Input data:

--------

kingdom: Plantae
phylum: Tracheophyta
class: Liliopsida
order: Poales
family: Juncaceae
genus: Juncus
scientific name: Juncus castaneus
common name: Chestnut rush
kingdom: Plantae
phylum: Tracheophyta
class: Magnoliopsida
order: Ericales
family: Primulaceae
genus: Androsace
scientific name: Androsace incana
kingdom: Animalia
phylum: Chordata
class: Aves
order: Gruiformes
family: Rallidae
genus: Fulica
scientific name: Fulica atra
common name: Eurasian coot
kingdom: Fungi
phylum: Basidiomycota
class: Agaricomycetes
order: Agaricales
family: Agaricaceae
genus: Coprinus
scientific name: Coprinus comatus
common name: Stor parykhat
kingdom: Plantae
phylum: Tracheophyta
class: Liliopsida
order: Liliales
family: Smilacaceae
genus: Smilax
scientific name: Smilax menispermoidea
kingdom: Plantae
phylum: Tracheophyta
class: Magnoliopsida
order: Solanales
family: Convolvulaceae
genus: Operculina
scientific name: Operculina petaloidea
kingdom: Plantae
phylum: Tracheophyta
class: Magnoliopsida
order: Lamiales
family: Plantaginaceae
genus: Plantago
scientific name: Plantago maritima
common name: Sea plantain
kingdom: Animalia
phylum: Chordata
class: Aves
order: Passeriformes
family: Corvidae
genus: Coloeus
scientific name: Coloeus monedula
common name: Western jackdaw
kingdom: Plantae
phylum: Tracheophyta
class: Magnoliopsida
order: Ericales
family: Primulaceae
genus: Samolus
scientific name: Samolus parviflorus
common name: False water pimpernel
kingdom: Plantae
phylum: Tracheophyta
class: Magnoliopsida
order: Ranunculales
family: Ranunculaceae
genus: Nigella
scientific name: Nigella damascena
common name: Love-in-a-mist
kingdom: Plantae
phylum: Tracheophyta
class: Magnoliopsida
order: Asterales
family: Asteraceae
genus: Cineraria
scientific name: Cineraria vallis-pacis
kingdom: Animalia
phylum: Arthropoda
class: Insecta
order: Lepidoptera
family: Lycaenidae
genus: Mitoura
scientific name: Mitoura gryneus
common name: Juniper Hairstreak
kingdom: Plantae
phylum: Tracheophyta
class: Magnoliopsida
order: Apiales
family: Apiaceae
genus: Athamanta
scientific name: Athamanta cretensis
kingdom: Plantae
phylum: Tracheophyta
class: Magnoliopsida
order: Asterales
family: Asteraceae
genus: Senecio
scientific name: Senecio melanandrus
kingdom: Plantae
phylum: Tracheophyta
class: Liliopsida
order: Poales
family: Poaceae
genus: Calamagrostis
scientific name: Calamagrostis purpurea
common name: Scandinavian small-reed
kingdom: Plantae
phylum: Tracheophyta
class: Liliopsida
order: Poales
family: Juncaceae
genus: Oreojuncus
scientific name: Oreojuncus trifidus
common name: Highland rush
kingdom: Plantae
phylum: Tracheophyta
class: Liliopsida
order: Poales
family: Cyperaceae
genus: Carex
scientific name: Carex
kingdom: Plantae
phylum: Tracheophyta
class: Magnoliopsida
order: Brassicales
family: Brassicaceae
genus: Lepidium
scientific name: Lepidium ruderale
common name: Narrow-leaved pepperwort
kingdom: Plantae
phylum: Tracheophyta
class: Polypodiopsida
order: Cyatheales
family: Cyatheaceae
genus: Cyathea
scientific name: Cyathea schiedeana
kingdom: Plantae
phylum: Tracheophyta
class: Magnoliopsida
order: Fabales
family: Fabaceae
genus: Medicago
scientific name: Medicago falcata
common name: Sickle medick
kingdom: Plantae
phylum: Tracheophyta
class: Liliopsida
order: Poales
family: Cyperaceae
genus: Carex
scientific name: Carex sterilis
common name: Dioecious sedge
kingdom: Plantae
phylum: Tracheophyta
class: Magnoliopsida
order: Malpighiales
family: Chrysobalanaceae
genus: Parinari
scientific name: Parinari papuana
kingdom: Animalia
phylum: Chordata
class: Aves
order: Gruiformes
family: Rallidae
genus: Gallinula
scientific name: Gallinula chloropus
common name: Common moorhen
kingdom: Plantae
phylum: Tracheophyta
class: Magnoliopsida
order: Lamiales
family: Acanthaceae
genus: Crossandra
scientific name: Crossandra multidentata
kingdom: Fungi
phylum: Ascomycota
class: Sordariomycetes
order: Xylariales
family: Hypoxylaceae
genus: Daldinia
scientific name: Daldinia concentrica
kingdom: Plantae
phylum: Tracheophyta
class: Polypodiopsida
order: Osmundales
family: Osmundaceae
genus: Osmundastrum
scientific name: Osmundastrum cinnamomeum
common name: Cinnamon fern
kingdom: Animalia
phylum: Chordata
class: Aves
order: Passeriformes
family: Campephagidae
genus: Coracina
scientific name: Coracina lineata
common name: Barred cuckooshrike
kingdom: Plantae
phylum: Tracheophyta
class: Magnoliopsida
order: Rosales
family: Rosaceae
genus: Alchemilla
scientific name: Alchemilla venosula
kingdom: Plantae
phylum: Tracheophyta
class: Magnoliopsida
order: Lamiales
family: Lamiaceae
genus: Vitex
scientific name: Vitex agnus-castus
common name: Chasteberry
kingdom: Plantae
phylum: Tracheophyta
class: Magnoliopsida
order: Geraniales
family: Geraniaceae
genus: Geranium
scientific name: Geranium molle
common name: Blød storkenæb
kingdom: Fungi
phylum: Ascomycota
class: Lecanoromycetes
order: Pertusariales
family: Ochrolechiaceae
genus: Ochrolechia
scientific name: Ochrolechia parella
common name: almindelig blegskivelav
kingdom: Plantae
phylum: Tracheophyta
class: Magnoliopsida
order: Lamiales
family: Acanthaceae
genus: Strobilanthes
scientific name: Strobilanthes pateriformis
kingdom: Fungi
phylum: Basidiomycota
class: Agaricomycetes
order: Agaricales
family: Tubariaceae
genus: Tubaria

--------

Written task: Please express everything from the line containing "family: Plantaginaceae" down to the line containing "order: Fabales", both included, as a JSON list of strings with one string per line and blank lines left out.

Written response:
[
  "family: Plantaginaceae",
  "genus: Plantago",
  "scientific name: Plantago maritima",
  "common name: Sea plantain",
  "kingdom: Animalia",
  "phylum: Chordata",
  "class: Aves",
  "order: Passeriformes",
  "family: Corvidae",
  "genus: Coloeus",
  "scientific name: Coloeus monedula",
  "common name: Western jackdaw",
  "kingdom: Plantae",
  "phylum: Tracheophyta",
  "class: Magnoliopsida",
  "order: Ericales",
  "family: Primulaceae",
  "genus: Samolus",
  "scientific name: Samolus parviflorus",
  "common name: False water pimpernel",
  "kingdom: Plantae",
  "phylum: Tracheophyta",
  "class: Magnoliopsida",
  "order: Ranunculales",
  "family: Ranunculaceae",
  "genus: Nigella",
  "scientific name: Nigella damascena",
  "common name: Love-in-a-mist",
  "kingdom: Plantae",
  "phylum: Tracheophyta",
  "class: Magnoliopsida",
  "order: Asterales",
  "family: Asteraceae",
  "genus: Cineraria",
  "scientific name: Cineraria vallis-pacis",
  "kingdom: Animalia",
  "phylum: Arthropoda",
  "class: Insecta",
  "order: Lepidoptera",
  "family: Lycaenidae",
  "genus: Mitoura",
  "scientific name: Mitoura gryneus",
  "common name: Juniper Hairstreak",
  "kingdom: Plantae",
  "phylum: Tracheophyta",
  "class: Magnoliopsida",
  "order: Apiales",
  "family: Apiaceae",
  "genus: Athamanta",
  "scientific name: Athamanta cretensis",
  "kingdom: Plantae",
  "phylum: Tracheophyta",
  "class: Magnoliopsida",
  "order: Asterales",
  "family: Asteraceae",
  "genus: Senecio",
  "scientific name: Senecio melanandrus",
  "kingdom: Plantae",
  "phylum: Tracheophyta",
  "class: Liliopsida",
  "order: Poales",
  "family: Poaceae",
  "genus: Calamagrostis",
  "scientific name: Calamagrostis purpurea",
  "common name: Scandinavian small-reed",
  "kingdom: Plantae",
  "phylum: Tracheophyta",
  "class: Liliopsida",
  "order: Poales",
  "family: Juncaceae",
  "genus: Oreojuncus",
  "scientific name: Oreojuncus trifidus",
  "common name: Highland rush",
  "kingdom: Plantae",
  "phylum: Tracheophyta",
  "class: Liliopsida",
  "order: Poales",
  "family: Cyperaceae",
  "genus: Carex",
  "scientific name: Carex",
  "kingdom: Plantae",
  "phylum: Tracheophyta",
  "class: Magnoliopsida",
  "order: Brassicales",
  "family: Brassicaceae",
  "genus: Lepidium",
  "scientific name: Lepidium ruderale",
  "common name: Narrow-leaved pepperwort",
  "kingdom: Plantae",
  "phylum: Tracheophyta",
  "class: Polypodiopsida",
  "order: Cyatheales",
  "family: Cyatheaceae",
  "genus: Cyathea",
  "scientific name: Cyathea schiedeana",
  "kingdom: Plantae",
  "phylum: Tracheophyta",
  "class: Magnoliopsida",
  "order: Fabales"
]